Et ce monde est fait de complots et de manœuvres venus de l’Occident. Lorsqu’en 2011, divers soulèvements populaires surgissent dans le monde arabe, cela va aussi provoquer quelques incertitudes au cœur du régime russe. En tant qu’homo sovieticus de droite, Patrouchev ne voit qu’un seul coupable possible pour cette instabilité croissante : l’Amérique. La guerre en Ossétie du Sud en 2008, les soulèvements arabes, la révolution de Maidan en 2014 ? Tous des complots de la misérable CIA visant à détruire la Russie, selon lui.

En 2015, dans une interview accordée au journal Kommersant, il ira jusqu’à dire que les talibans et Al-Qaïda avaient été fondés par les États-Unis. Dans la même interview, il affirme que l’ancienne secrétaire d’État américaine Madeleine Albright veut détruire la Russie parce qu’elle veut mettre la main sur les ressources naturelles de la Sibérie et de l’Extrême-Orient. Cette affirmation semble être basée sur les dires d’un officier du FSB qui a prétendu, dans les années 1990, avoir pu lire les pensées d’Albright grâce à la parapsychologie. Et Patrouchev semble croire sincèrement à cette histoire.

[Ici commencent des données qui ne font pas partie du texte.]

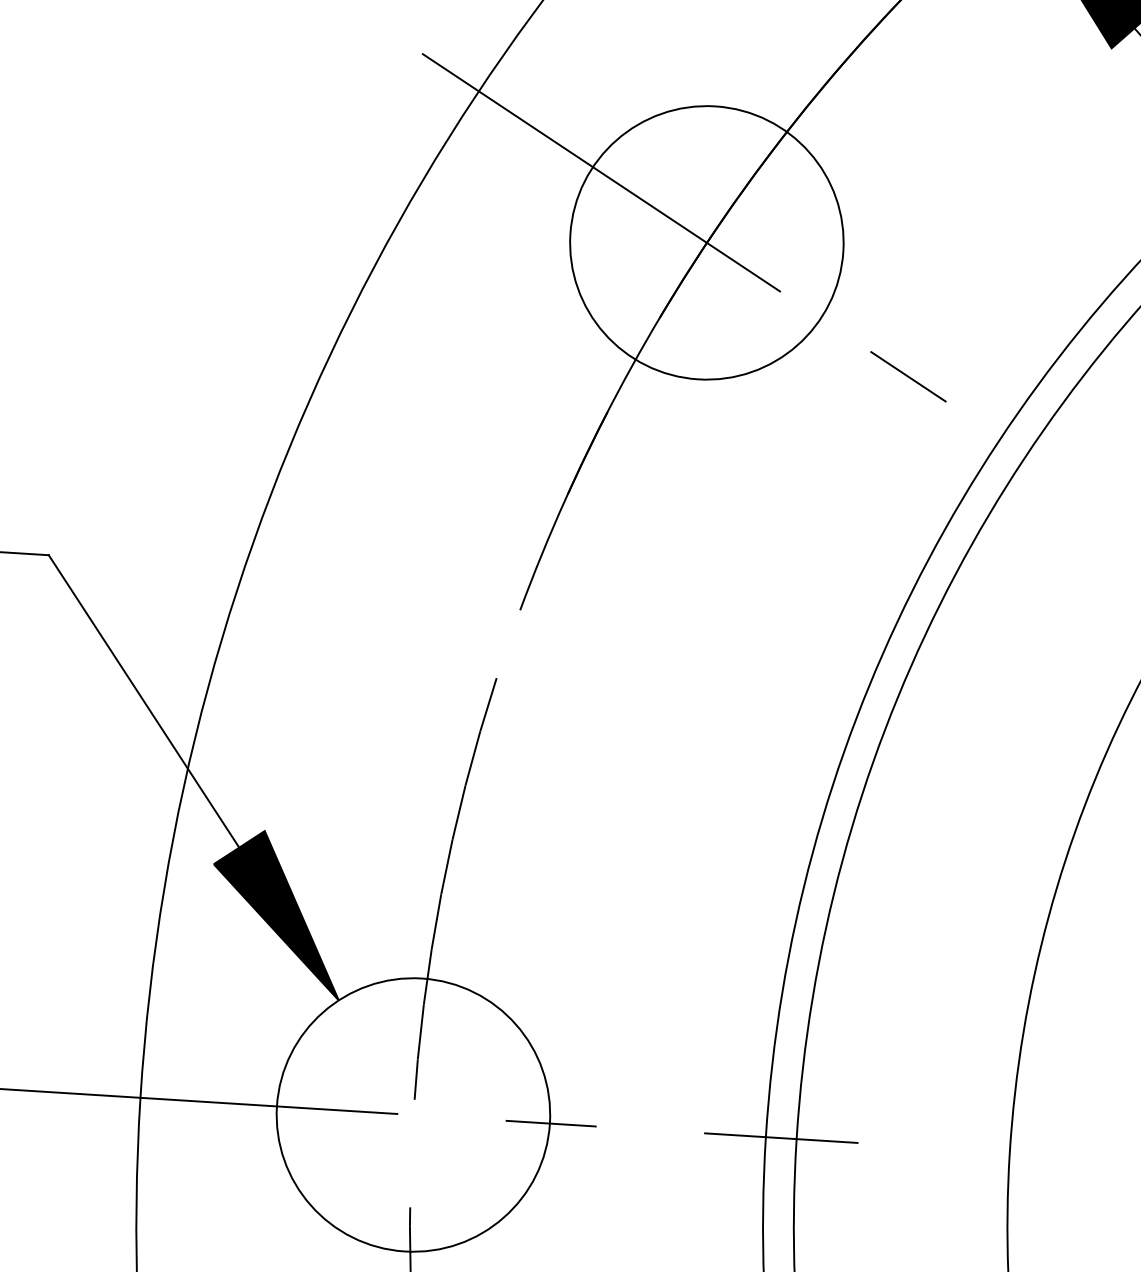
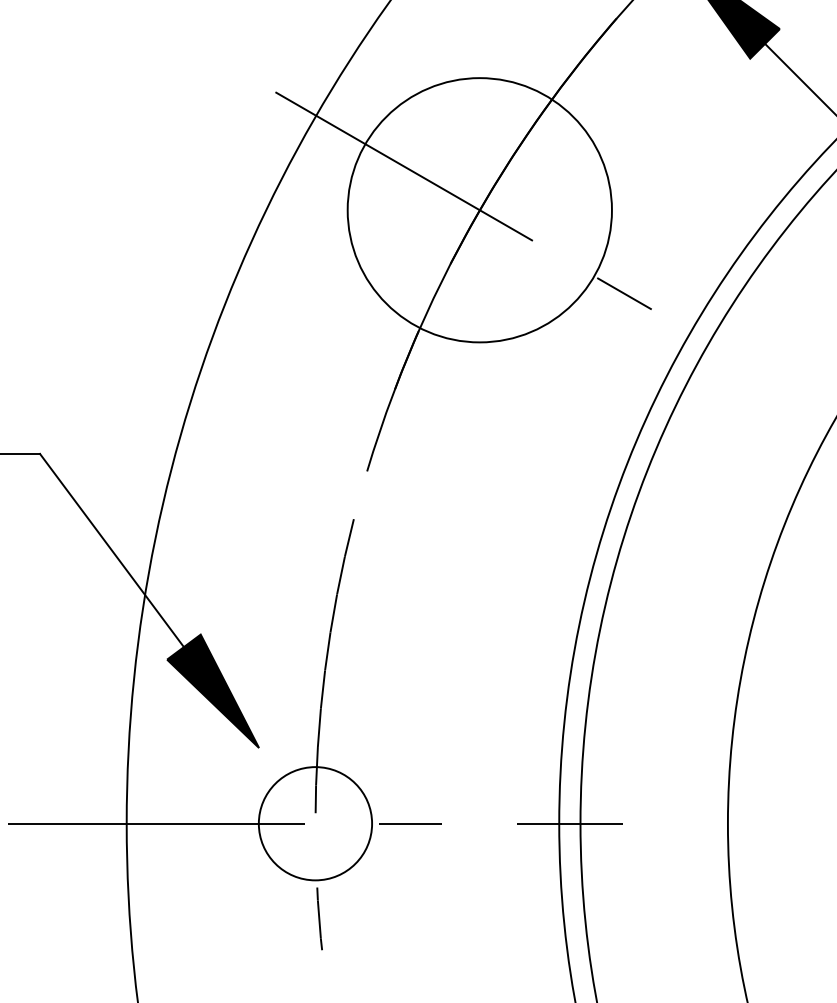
circle: (706, 241) -> (479, 209), size x1.4
circle: (413, 1114) -> (315, 823), size x0.6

Patrouchev semble plus perturbé par les velléités démocratiques de l’Ukraine que par un éventuel empiètement de ce territoire par l’OTAN. Il considère comme une véritable trahison le fait qu’un soi-disant « peuple frère » se toque de valeurs « occidentales » telles que la démocratie et la tolérance. Pour lui, l’Europe n’est rien d’autre qu’un lieu de déchéance morale rempli – horreur ! – d’homosexuels et qu’un simple laquais de l’impérialisme américain.

Economie souveraine

Patrouchev semble également avoir profité de cette crise pour accroître son influence. Dans une interview accordée au journal officiel du gouvernement, Rossyskaya Gazeta, fin avril, il préconise ainsi d’intensifier la lutte en Ukraine. Selon Patrouchev, la Russie est en guerre contre « l’Occident » car elle est la seule à oser s’opposer à l’Amérique, qui incite depuis des années les Ukrainiens à « haïr tout ce qui est russe ». La Russie se bat en Ukraine pour son « identité culturelle et spirituelle ».

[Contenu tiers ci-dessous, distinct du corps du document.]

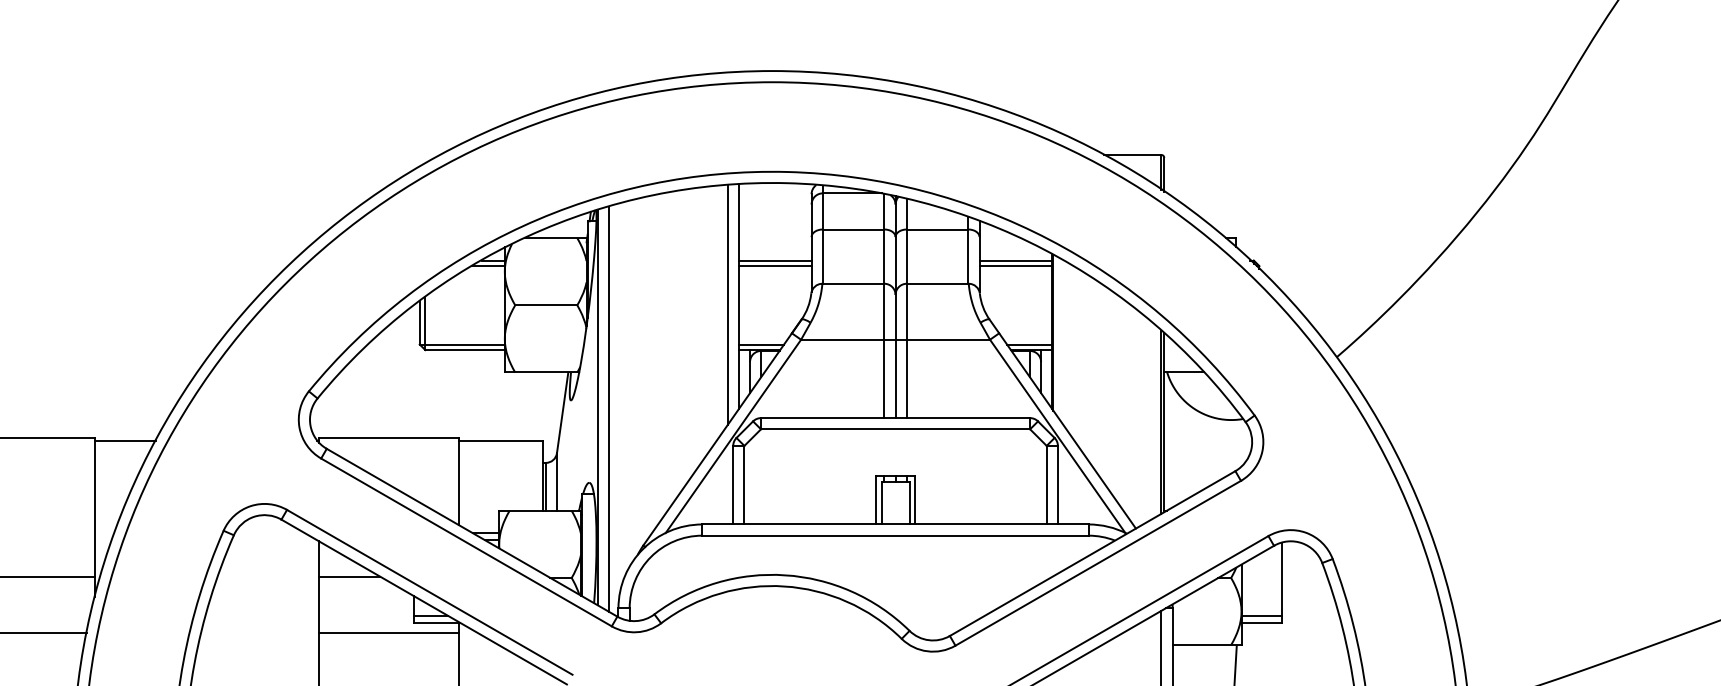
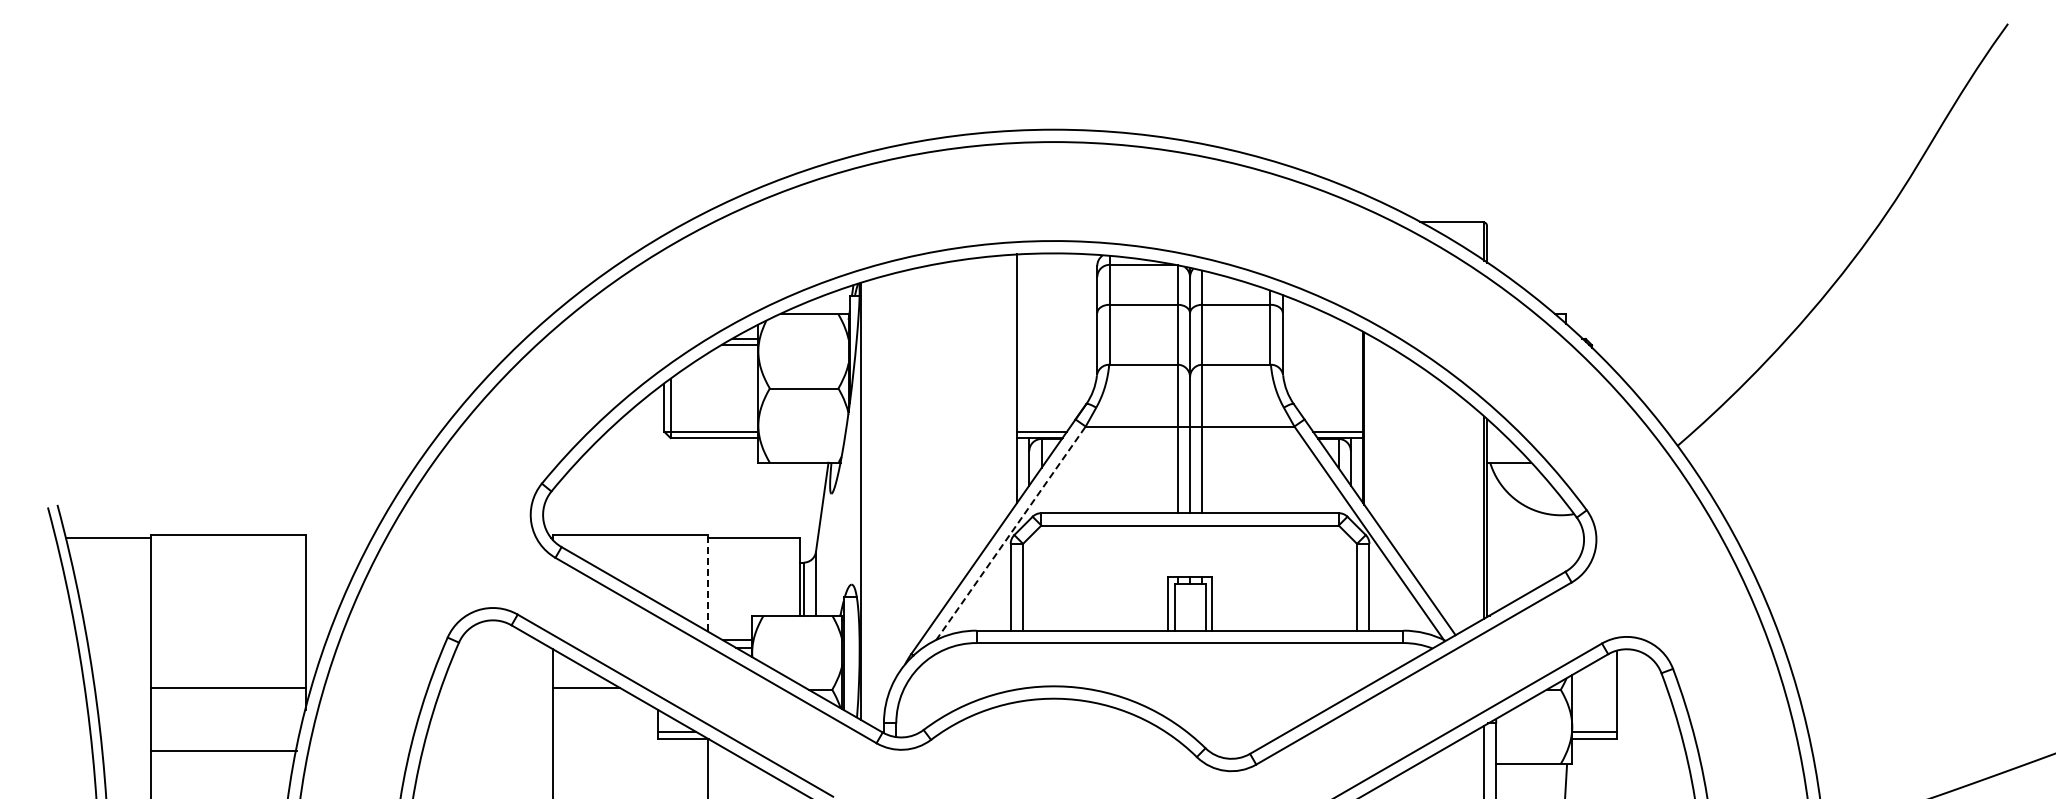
line: (774, 260) -> (1056, 339), removed
line: (1015, 260) -> (1322, 339), removed
line: (774, 266) -> (1056, 345), removed
line: (1015, 266) -> (1322, 345), removed
line: (727, 304) -> (1004, 387), removed
line: (609, 408) -> (873, 502), removed
line: (733, 436) -> (1011, 533), solid -> dashed
line: (124, 440) -> (338, 537), removed
line: (458, 480) -> (707, 582), solid -> dashed
line: (389, 632) -> (630, 750), removed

En soulignant cette dimension quasi existentielle de la guerre ukrainienne, M. Patrouchev tente d’accroître la pression, notamment en interne. Contrairement à la politique étrangère, qui a été pratiquement monopolisée par les siloviki pendant des années, la politique économique est restée jusqu’à présent entre les mains de technocrates (par ailleurs relativement compétents). Elvira Nabioullina, présidente de la Banque centrale de Russie, a par exemple réussi pendant près de dix ans à protéger relativement bien l’économie russe contre les constantes sanctions financières et économiques provoquées par la politique étrangère progressiste.

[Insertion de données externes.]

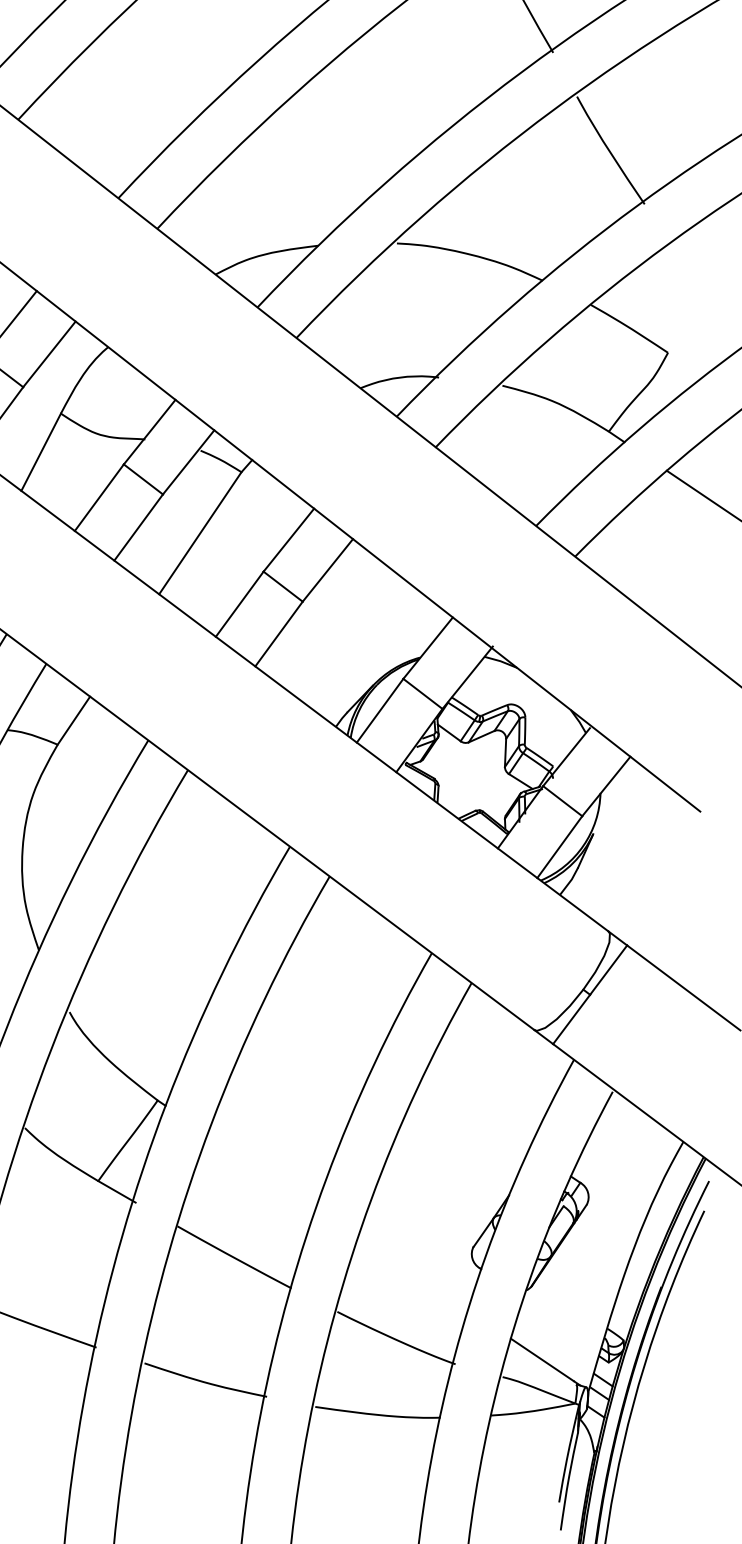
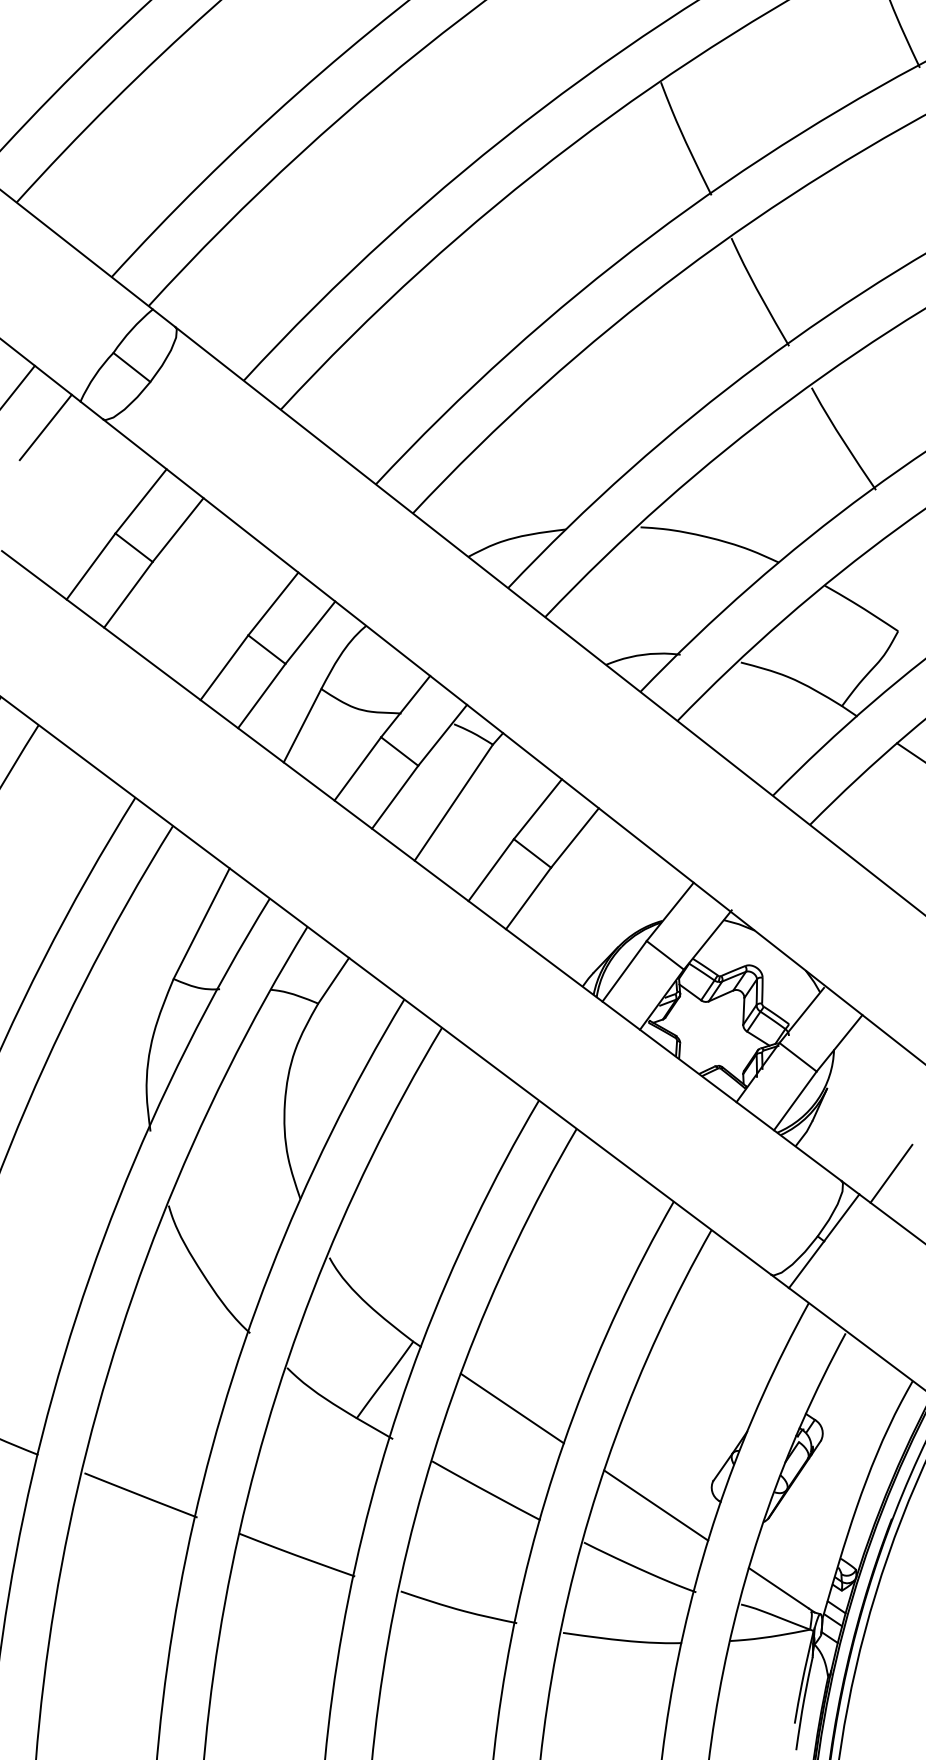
line: (660, 923) -> (891, 1173), added
line: (261, 1170) -> (511, 1408), added
line: (413, 1272) -> (656, 1505), added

M. Patrouchev est convaincu que l’économie russe doit être organisée sur la base de principes souverains. Il ne veut pas abolir l’économie de marché, mais il pense que les entrepreneurs russes doivent donner la priorité à la « sécurité économique » de la Russie et ne pas trop penser aux mécanismes du marché. Si la Russie connaît actuellement des problèmes avec les sanctions à l’importation, c’est principalement parce que certaines agences gouvernementales n’ont pas écouté suffisamment le président. Il lance également l’idée de lier le rouble aux prix de certaines matières premières afin de découpler financièrement la Russie de l’économie mondiale. Le fait que nombre de ses idées aillent à l’encontre de postulats économiques généralement admis ne semble pas le  déranger. Parce que, selon Patrouchev, ces points de vue économiques sont justement une stratégie américaine pour asservir le reste du monde.

Ses idées ambitieuses et ses fanfaronnades ne masquent pourtant que mal le fait que l’homme se bat pour sa propre survie politique. Les erreurs de jugement de la Russie en Ukraine sont dues en grande partie au travail des services de renseignement. Comme le dit le vieux proverbe russe, « le tsar est bon, il n’y a que de mauvais boyards » (la vieille aristocratie féodale). Une sagesse populaire que le faucon suprême de la « nouvelle aristocratie » a choisi d’ignorer à ses risques et périls.